----- EXTRACTED INFORMATION -----

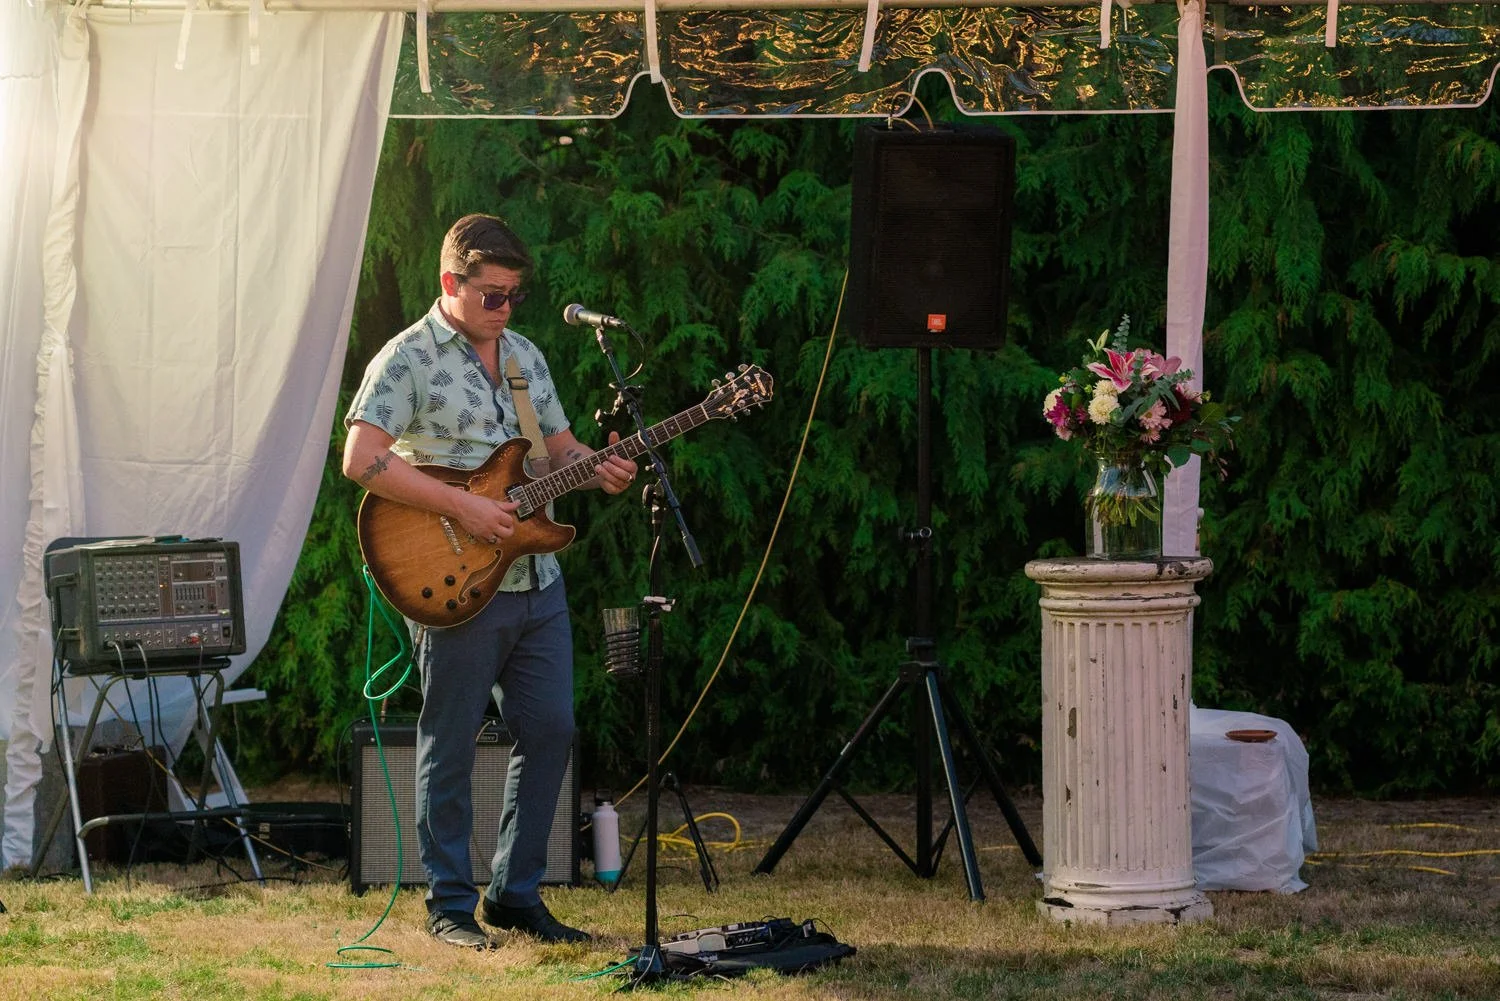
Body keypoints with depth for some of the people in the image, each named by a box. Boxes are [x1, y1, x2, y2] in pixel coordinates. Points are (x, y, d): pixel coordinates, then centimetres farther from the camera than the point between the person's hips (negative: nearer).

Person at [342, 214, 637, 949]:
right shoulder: (409, 360, -9)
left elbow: (558, 446, 20)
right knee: (450, 747, 1)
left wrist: (597, 469, -3)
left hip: (537, 583, 7)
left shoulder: (524, 356, 14)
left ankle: (515, 893, 19)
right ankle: (450, 906, 10)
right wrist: (461, 506, -22)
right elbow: (362, 459, -19)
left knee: (550, 731, 7)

-----

## [WHAT IS REQUIRED]
Rewrite the material above with every instance of "wrist" changed to "hand" and everything else unchanged. Omit the picture.

## [YOUR SOLUTION]
Body keypoints with depth for some of the people in the image, each named by a box. Boxes are [x1, y1, x2, y2] in pixel coordinates. Points are (x, y, d): pixel coordinates, then centimetres farther from the camera than the point between the person's hips (negative: nearer).

Person at [342, 214, 637, 949]:
right shoulder: (409, 360, -9)
left elbow: (558, 446, 20)
right knee: (450, 747, 1)
left hand: (597, 469, -3)
left hip: (537, 583, 7)
left shoulder: (524, 356, 14)
left ankle: (515, 893, 19)
right ankle: (450, 906, 10)
right hand: (461, 506, -22)
right elbow: (362, 459, -19)
left knee: (550, 731, 7)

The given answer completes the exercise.